> [Exercise requirements]
Rewrite the text read from every page in the material, putting "contact@ooolesnoe.ru" wherever "info@ooolesnoe.ru" appears and changing nothing else. Leave the pictures out of your answer.

> [Input material]

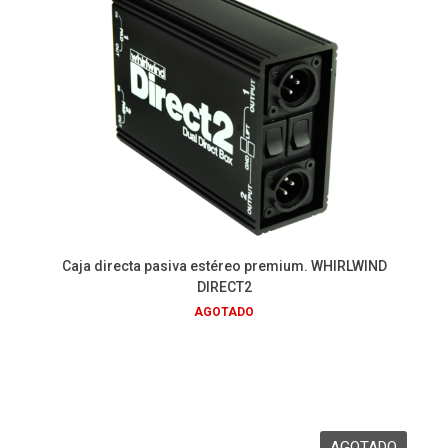
Caja directa pasiva estéreo premium. WHIRLWIND
DIRECT2
AGOTADO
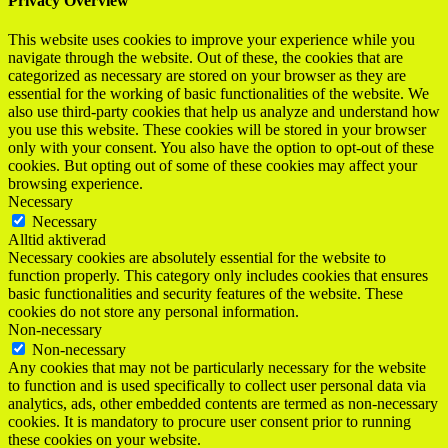
Privacy Overview
This website uses cookies to improve your experience while you
navigate through the website. Out of these, the cookies that are
categorized as necessary are stored on your browser as they are
essential for the working of basic functionalities of the website. We
also use third-party cookies that help us analyze and understand how
you use this website. These cookies will be stored in your browser
only with your consent. You also have the option to opt-out of these
cookies. But opting out of some of these cookies may affect your
browsing experience.
Necessary
Necessary
Alltid aktiverad
Necessary cookies are absolutely essential for the website to
function properly. This category only includes cookies that ensures
basic functionalities and security features of the website. These
cookies do not store any personal information.
Non-necessary
Non-necessary
Any cookies that may not be particularly necessary for the website
to function and is used specifically to collect user personal data via
analytics, ads, other embedded contents are termed as non-necessary
cookies. It is mandatory to procure user consent prior to running
these cookies on your website.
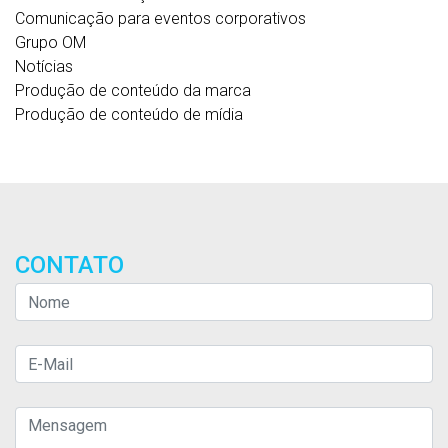
Comunicação para eventos corporativos
Grupo OM
Notícias
Produção de conteúdo da marca
Produção de conteúdo de mídia
CONTATO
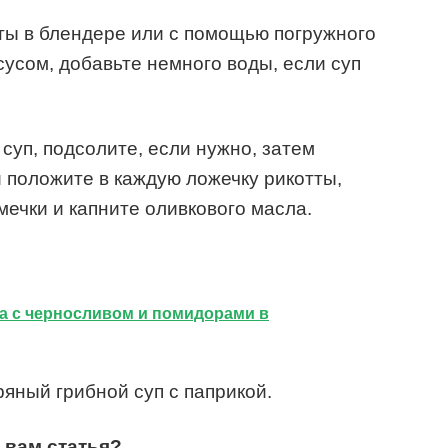
ты в блендере или с помощью погружного
сусом, добавьте немного воды, если суп
суп, подсолите, если нужно, затем
и положите в каждую ложечку рикотты,
мечки и капните оливкового масла.
а с черносливом и помидорами в
ряный грибной суп с паприкой.
 вам статья?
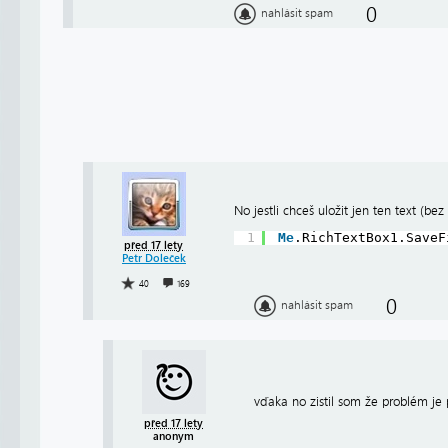
0
nahlásit spam
No jestli chceš uložit jen ten text (be
1
Me
.RichTextBox1.SaveF
před 17 lety
Petr Doleček
40
169
0
nahlásit spam
vďaka no zistil som že problém je 
před 17 lety
anonym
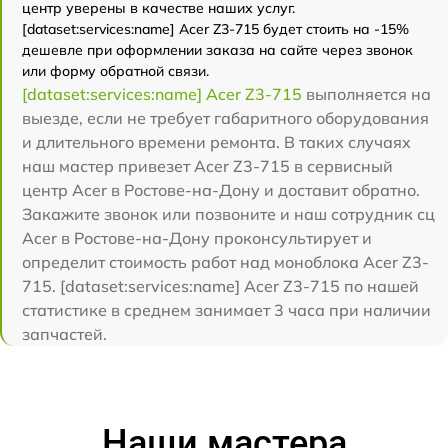
центр уверены в качестве наших услуг.
[dataset:services:name] Acer Z3-715 будет стоить на -15%
дешевле при оформлении заказа на сайте через звонок
или форму обратной связи.
[dataset:services:name] Acer Z3-715
выполняется на
выезде, если не требует габаритного оборудования
и длительного времени ремонта. В таких случаях
наш мастер привезет Acer Z3-715 в сервисный
центр Acer в Ростове-на-Дону и доставит обратно.
Закажите звонок или позвоните и наш сотрудник сц
Acer в Ростове-на-Дону проконсультирует и
определит стоимость работ над моноблока Acer Z3-
715. [dataset:services:name] Acer Z3-715 по нашей
статистике в среднем занимает 3 часа при наличии
запчастей.
Наши мастера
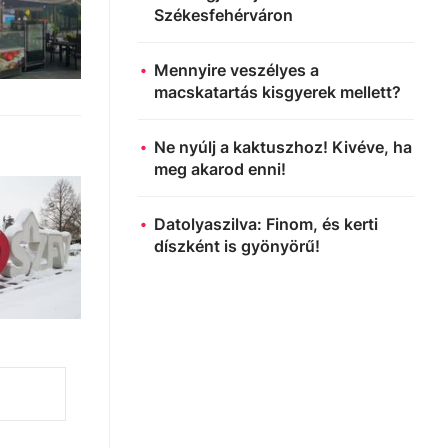
Székesfehérváron
Mennyire veszélyes a
macskatartás kisgyerek mellett?
Ne nyúlj a kaktuszhoz! Kivéve, ha
meg akarod enni!
Datolyaszilva: Finom, és kerti
díszként is gyönyörű!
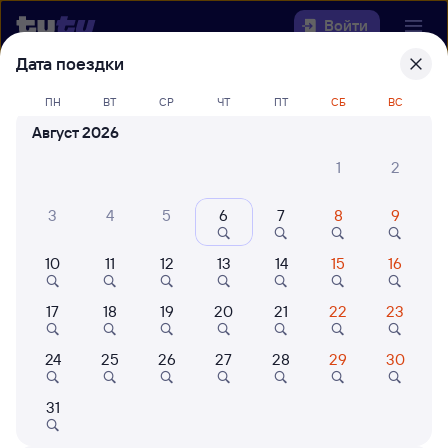
Войти
Дата поездки
Выберите день, чтобы найти
ж/д
ПН
ВТ
СР
ЧТ
ПТ
СБ
ВС
билеты Сенная — Тобольск
Август 2026
22 года работаем для вас
42 млн путешествуют с на
1
2
Откуда
3
4
5
6
7
8
9
Куда
10
11
12
13
14
15
16
Когда
17
18
19
20
21
22
23
Кто едет
24
25
26
27
28
29
30
Найти поезда
31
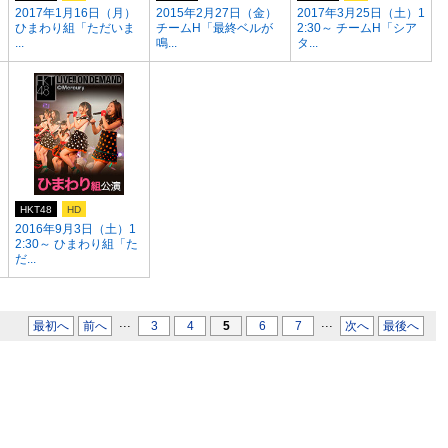
2017年1月16日（月）
2015年2月27日（金）
2017年3月25日（土）1
ひまわり組「ただいま
チームH「最終ベルが
2:30～ チームH「シア
...
鳴...
タ...
HKT48
HD
2016年9月3日（土）1
2:30～ ひまわり組「た
だ...
...
...
最初へ
前へ
3
4
5
6
7
次へ
最後へ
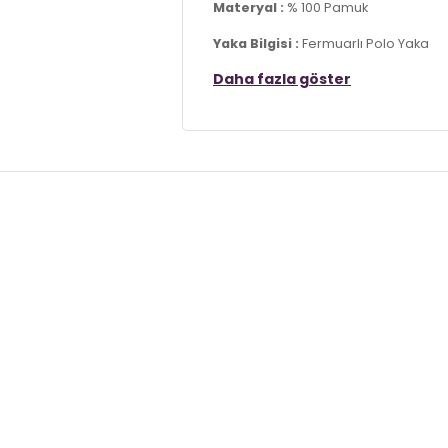
Materyal :
% 100 Pamuk
Yaka Bilgisi :
Fermuarlı Polo Yaka
Daha fazla göster
Kol Bilgisi :
Kısa Kol
Kalıp Bilgisi :
Regular Fit
Detay :
-Büyük bedenleri mevcuttur
Manken Ölçüsü :
Boy 1.88 cm / Göğü
Üretim Yeri :
Türkiye
7DS15902434S3.6237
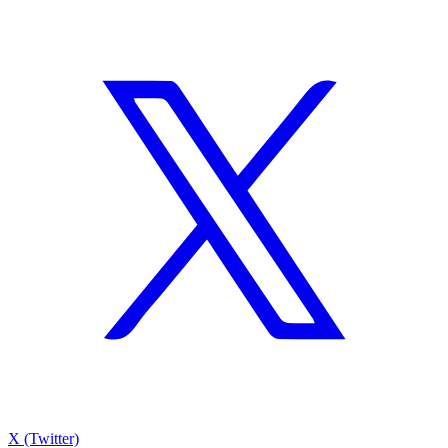
X (Twitter)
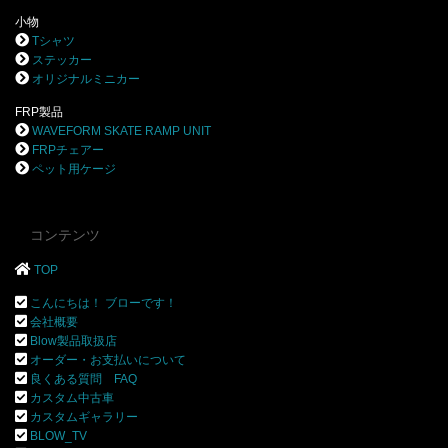
小物
Tシャツ
ステッカー
オリジナルミニカー
FRP製品
WAVEFORM SKATE RAMP UNIT
FRPチェアー
ペット用ケージ
コンテンツ
TOP
こんにちは！ ブローです！
会社概要
Blow製品取扱店
オーダー・お支払いについて
良くある質問 FAQ
カスタム中古車
カスタムギャラリー
BLOW_TV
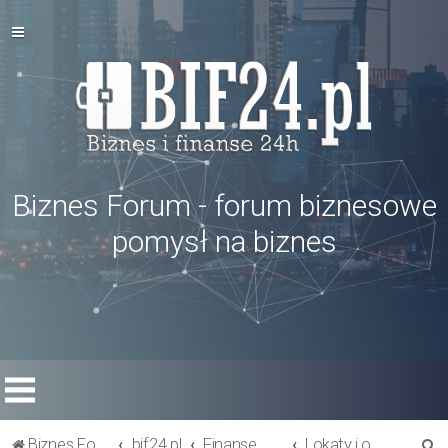
Biznes Forum - forum biznesowe
pomysł na biznes
S
Biznes Forum
bif24.pl
Finanse w firmie
Lokaty i obligacje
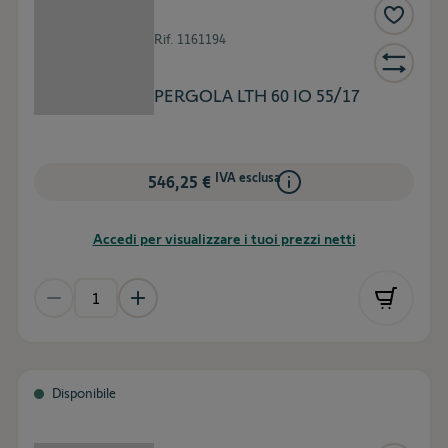
Rif.
1161194
PERGOLA LTH 60 IO 55/17
IVA esclusa
546,25 €
Accedi per visualizzare i tuoi prezzi netti
Disponibile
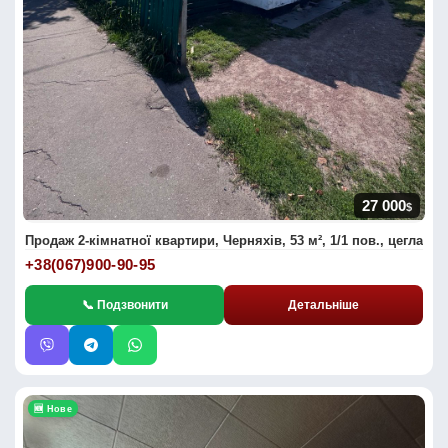
27 000
$
Продаж 2-кімнатної квартири, Черняхів, 53 м², 1/1 пов., цегла
+38(067)900-90-95
📞 Подзвонити
Детальніше
🆕 Нове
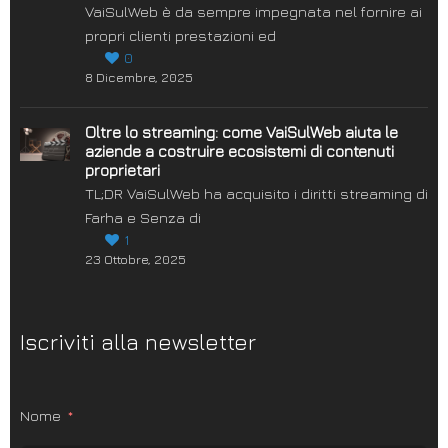
VaiSulWeb è da sempre impegnata nel fornire ai
propri clienti prestazioni ed
0
8 Dicembre, 2025
Oltre lo streaming: come VaiSulWeb aiuta le
aziende a costruire ecosistemi di contenuti
proprietari
TL;DR VaiSulWeb ha acquisito i diritti streaming di
Farha e Senza di
1
23 Ottobre, 2025
Iscriviti alla newsletter
Nome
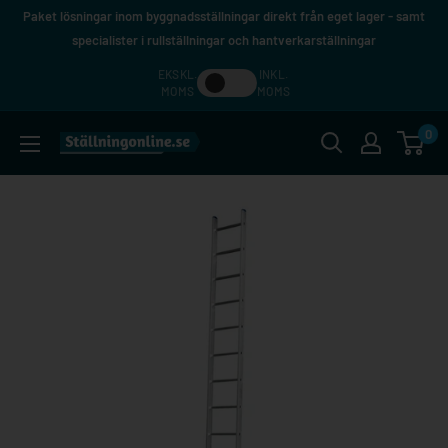
Hoppa
Paket lösningar inom byggnadsställningar direkt från eget lager - samt
till
specialister i rullställningar och hantverkarställningar
innehåll
EKSKL.
INKL.
MOMS
MOMS
0
Ställningonline.se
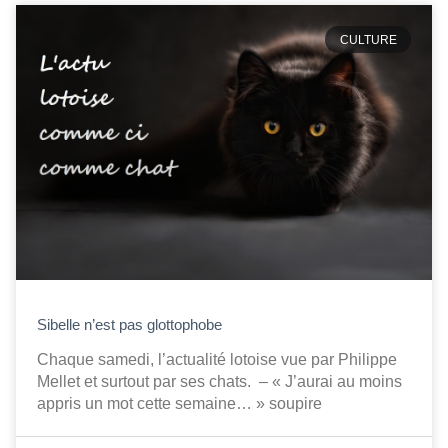
CULTURE
Sibelle n’est pas glottophobe
Chaque samedi, l’actualité lotoise vue par Philippe
Mellet et surtout par ses chats. – « J’aurai au moins
appris un mot cette semaine… » soupire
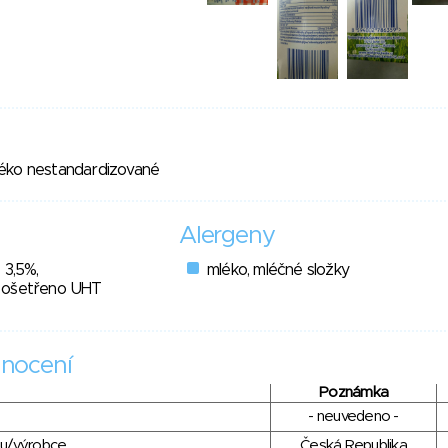
léko nestandardizované
Alergeny
 3,5%,
mléko, mléčné složky
 ošetřeno UHT
nocení
Poznámka
- neuvedeno -
du/výrobce
Česká Republika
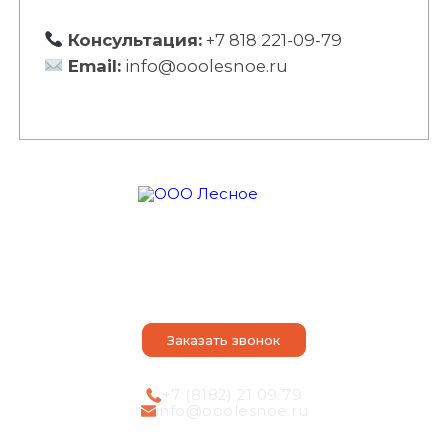
Консультация:
+7 818 221-09-79
Email:
info@ooolesnoe.ru
О компании
Оказываем услуги
Наши достоинства
Порядок действий
Контакты
Статьи
Заказать звонок
+7 (8182) 21 09 79
info@ooolesnoe.ru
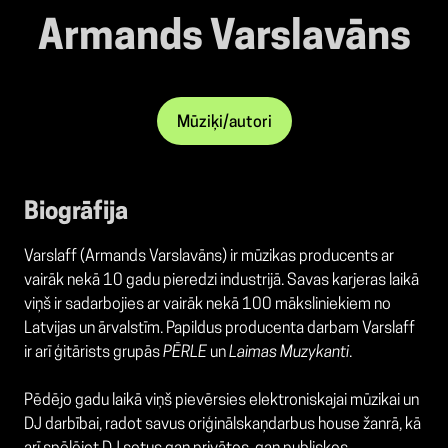
Armands Varslavāns
Mūziķi/autori
Biogrāfija
Varslaff (Armands Varslavāns) ir mūzikas producents ar
vairāk nekā 10 gadu pieredzi industrijā. Savas karjeras laikā
viņš ir sadarbojies ar vairāk nekā 100 māksliniekiem no
Latvijas un ārvalstīm. Papildus producenta darbam Varslaff
ir arī ģitārists grupās
PĒRLE
un
Laimas Muzykanti
.
Pēdējo gadu laikā viņš pievērsies elektroniskajai mūzikai un
DJ darbībai, radot savus oriģinālskaņdarbus house žanrā, kā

> [Written reply]
Caja directa pasiva estéreo premium. WHIRLWIND
DIRECT2
AGOTADO
Privacy Overview
This website uses cookies to improve your experience while you
navigate through the website. Out of these, the cookies that are
categorized as necessary are stored on your browser as they are
essential for the working of basic functionalities of the website. We
also use third-party cookies that help us analyze and understand how
you use this website. These cookies will be stored in your browser
only with your consent. You also have the option to opt-out of these
cookies. But opting out of some of these cookies may affect your
browsing experience.
Necessary
Necessary
Alltid aktiverad
Necessary cookies are absolutely essential for the website to
function properly. This category only includes cookies that ensures
basic functionalities and security features of the website. These
cookies do not store any personal information.
Non-necessary
Non-necessary
Any cookies that may not be particularly necessary for the website
to function and is used specifically to collect user personal data via
analytics, ads, other embedded contents are termed as non-necessary
cookies. It is mandatory to procure user consent prior to running
these cookies on your website.
Comunicação para eventos corporativos
Grupo OM
Notícias
Produção de conteúdo da marca
Produção de conteúdo de mídia
CONTATO
ты в блендере или с помощью погружного
сусом, добавьте немного воды, если суп
суп, подсолите, если нужно, затем
и положите в каждую ложечку рикотты,
мечки и капните оливкового масла.
а с черносливом и помидорами в
ряный грибной суп с паприкой.
 вам статья?
0
nahlásit spam
No jestli chceš uložit jen ten text (be
1
Me
.RichTextBox1.SaveF
před 17 lety
Petr Doleček
40
169
0
nahlásit spam
vďaka no zistil som že problém je 
před 17 lety
anonym
центр уверены в качестве наших услуг.
[dataset:services:name] Acer Z3-715 будет стоить на -15%
дешевле при оформлении заказа на сайте через звонок
или форму обратной связи.
[dataset:services:name] Acer Z3-715
выполняется на
выезде, если не требует габаритного оборудования
и длительного времени ремонта. В таких случаях
наш мастер привезет Acer Z3-715 в сервисный
центр Acer в Ростове-на-Дону и доставит обратно.
Закажите звонок или позвоните и наш сотрудник сц
Acer в Ростове-на-Дону проконсультирует и
определит стоимость работ над моноблока Acer Z3-
715. [dataset:services:name] Acer Z3-715 по нашей
статистике в среднем занимает 3 часа при наличии
запчастей.
Наши мастера
Székesfehérváron
Mennyire veszélyes a
macskatartás kisgyerek mellett?
Ne nyúlj a kaktuszhoz! Kivéve, ha
meg akarod enni!
Datolyaszilva: Finom, és kerti
díszként is gyönyörű!
Войти
Дата поездки
Выберите день, чтобы найти
ж/д
ПН
ВТ
СР
ЧТ
ПТ
СБ
ВС
билеты Сенная — Тобольск
Август 2026
22 года работаем для вас
42 млн путешествуют с на
1
2
Откуда
3
4
5
6
7
8
9
Куда
10
11
12
13
14
15
16
Когда
17
18
19
20
21
22
23
Кто едет
24
25
26
27
28
29
30
Найти поезда
31
2017年1月16日（月）
2015年2月27日（金）
2017年3月25日（土）1
ひまわり組「ただいま
チームH「最終ベルが
2:30～ チームH「シア
...
鳴...
タ...
HKT48
HD
2016年9月3日（土）1
2:30～ ひまわり組「た
だ...
...
...
最初へ
前へ
3
4
5
6
7
次へ
最後へ
Materyal :
% 100 Pamuk
Yaka Bilgisi :
Fermuarlı Polo Yaka
Daha fazla göster
Kol Bilgisi :
Kısa Kol
Kalıp Bilgisi :
Regular Fit
Detay :
-Büyük bedenleri mevcuttur
Manken Ölçüsü :
Boy 1.88 cm / Göğü
Üretim Yeri :
Türkiye
7DS15902434S3.6237
X (Twitter)
小物
Tシャツ
ステッカー
オリジナルミニカー
FRP製品
WAVEFORM SKATE RAMP UNIT
FRPチェアー
ペット用ケージ
コンテンツ
TOP
こんにちは！ ブローです！
会社概要
Blow製品取扱店
オーダー・お支払いについて
良くある質問 FAQ
カスタム中古車
カスタムギャラリー
BLOW_TV
Biznes Forum - forum biznesowe
pomysł na biznes
S
Biznes Forum
bif24.pl
Finanse w firmie
Lokaty i obligacje
Rif.
1161194
PERGOLA LTH 60 IO 55/17
IVA esclusa
546,25 €
Accedi per visualizzare i tuoi prezzi netti
Disponibile
27 000
$
Продаж 2-кімнатної квартири, Черняхів, 53 м², 1/1 пов., цегла
+38(067)900-90-95
📞 Подзвонити
Детальніше
🆕 Нове
VaiSulWeb è da sempre impegnata nel fornire ai
propri clienti prestazioni ed
0
8 Dicembre, 2025
Oltre lo streaming: come VaiSulWeb aiuta le
aziende a costruire ecosistemi di contenuti
proprietari
TL;DR VaiSulWeb ha acquisito i diritti streaming di
Farha e Senza di
1
23 Ottobre, 2025
Iscriviti alla newsletter
Nome
Hoppa
Paket lösningar inom byggnadsställningar direkt från eget lager - samt
till
specialister i rullställningar och hantverkarställningar
innehåll
EKSKL.
INKL.
MOMS
MOMS
0
Ställningonline.se
CULTURE
Sibelle n’est pas glottophobe
Chaque samedi, l’actualité lotoise vue par Philippe
Mellet et surtout par ses chats. – « J’aurai au moins
appris un mot cette semaine… » soupire
léko nestandardizované
Alergeny
 3,5%,
mléko, mléčné složky
 ošetřeno UHT
nocení
Poznámka
- neuvedeno -
du/výrobce
Česká Republika
Консультация:
+7 818 221-09-79
Email:
contact@ooolesnoe.ru
О компании
Оказываем услуги
Наши достоинства
Порядок действий
Контакты
Статьи
Заказать звонок
+7 (8182) 21 09 79
contact@ooolesnoe.ru
Armands Varslavāns
Mūziķi/autori
Biogrāfija
Varslaff (Armands Varslavāns) ir mūzikas producents ar
vairāk nekā 10 gadu pieredzi industrijā. Savas karjeras laikā
viņš ir sadarbojies ar vairāk nekā 100 māksliniekiem no
Latvijas un ārvalstīm. Papildus producenta darbam Varslaff
ir arī ģitārists grupās
PĒRLE
un
Laimas Muzykanti
.
Pēdējo gadu laikā viņš pievērsies elektroniskajai mūzikai un
DJ darbībai, radot savus oriģinālskaņdarbus house žanrā, kā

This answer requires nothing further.